Google warns of more Motorola cuts

People walk past a Google stand at the

People walk past a Google stand at the Campus Party 2012 technology festival at former Tempelhof Airport in Berlin, Germany. (Aug. 22, 2012) (Credit: Getty Images)

Google Inc revised up the bill for job cuts at its money-losing Motorola Mobility mobile phone unit in the third quarter and warned of further restructuring that may result in "significant" additional charges.

Google raised its estimates for severance-related charges 9 percent to $300 million from $275 million and warned it faced another $40 million in other costs in the quarter to quit facilities and markets.

"Motorola has continued to refine its planned restructuring actions and now expects to broaden those actions to include additional geographic regions outside of the U.S.," the company said in a statement.

Google bought Motorola last year for $12.5 billion, with the aim of bolstering its patent portfolio in the intellectual property fight its Android mobile system faces with rivals Apple Inc and Samsung Electronics Co Ltd.

But the Internet search giant has found itself lumbered with a restructuring headache, saying in August it would cut 20 percent of the Motorola Mobility workforce as it moves to make more smartphones and fewer simple mobiles.

"Motorola continues to evaluate its plans and further restructuring actions may occur, which may cause Google to incur additional restructuring charges, some of which may be significant," Google said.
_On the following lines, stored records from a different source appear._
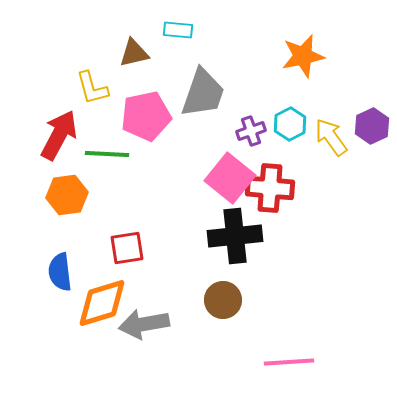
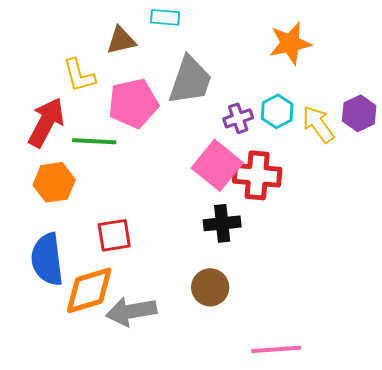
black cross: (235, 236) -> (222, 223), size x0.7
blue semicircle: (60, 272) -> (47, 259), size x1.4

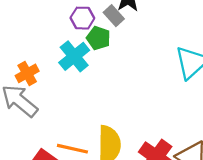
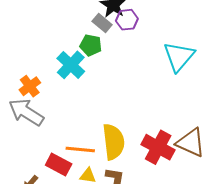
purple hexagon: (82, 18) -> (127, 20), moved

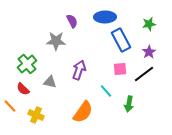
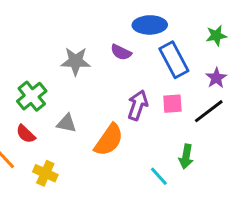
purple semicircle: (72, 21) -> (121, 52), moved, turned 144
purple arrow: (79, 70) -> (138, 105), moved
cyan line: (106, 91) -> (159, 176), moved
orange semicircle: (83, 112) -> (109, 140), moved

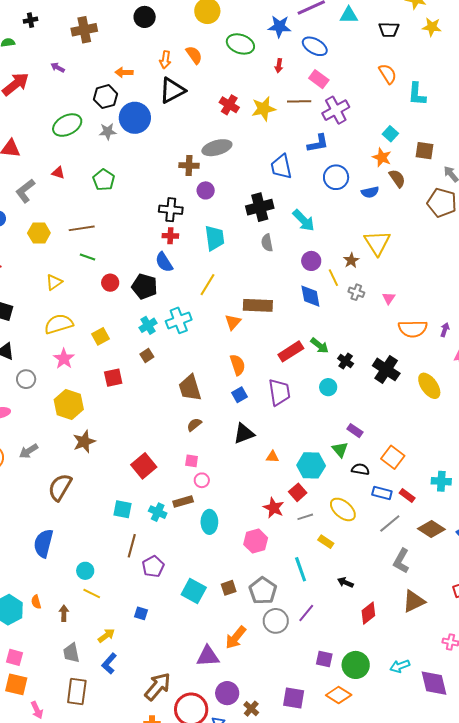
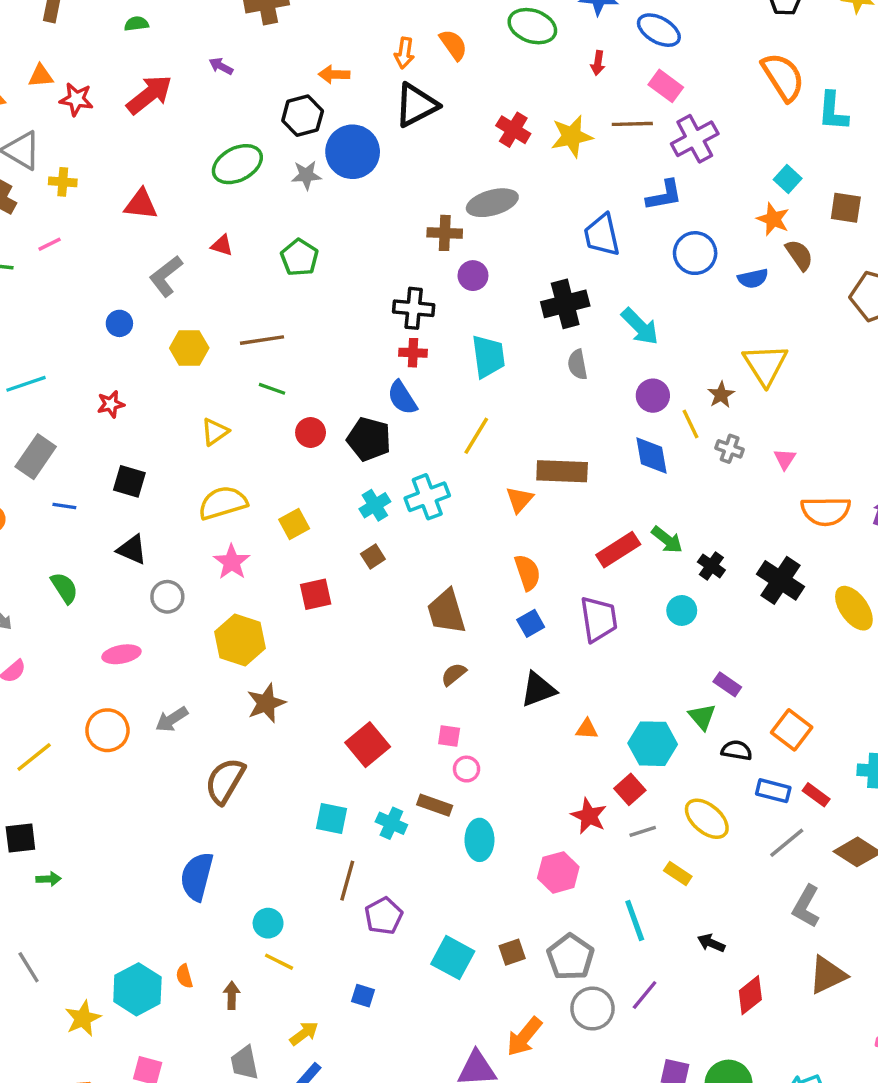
orange semicircle: (388, 74) -> (783, 77), size x1.4
brown rectangle: (183, 501) -> (435, 805), turned 36

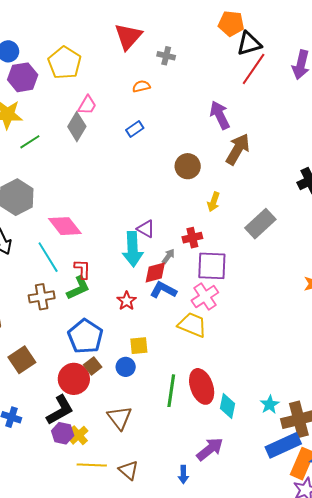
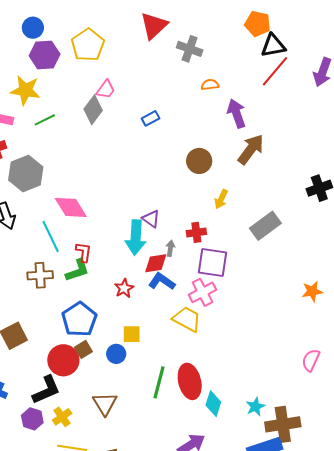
gray cross: (166, 56) -> (190, 49), size x1.4
orange semicircle: (141, 86) -> (210, 85), moved
gray arrow: (168, 256) -> (170, 248), turned -35
purple hexagon: (63, 433) -> (32, 419), moved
The New York Times has previously reported that Google planned to shrink Motorola's operations in Asia by exiting unprofitable markets and abandon low-end devices to focus on a few models (htt p://r.reuters.com/mub23t).

Last year's purchase of Motorola raised investor concerns at the time that the software firm was buying into a hardware business with much lower profit margins and in which it had little experience.

Analysts were expecting Google to wind down many of Motorola's legacy businesses to fit its strategy.

Google shares were marked up 0.3 percent at $764.85 in light trading before the bell on the Nasdaq on Thursday.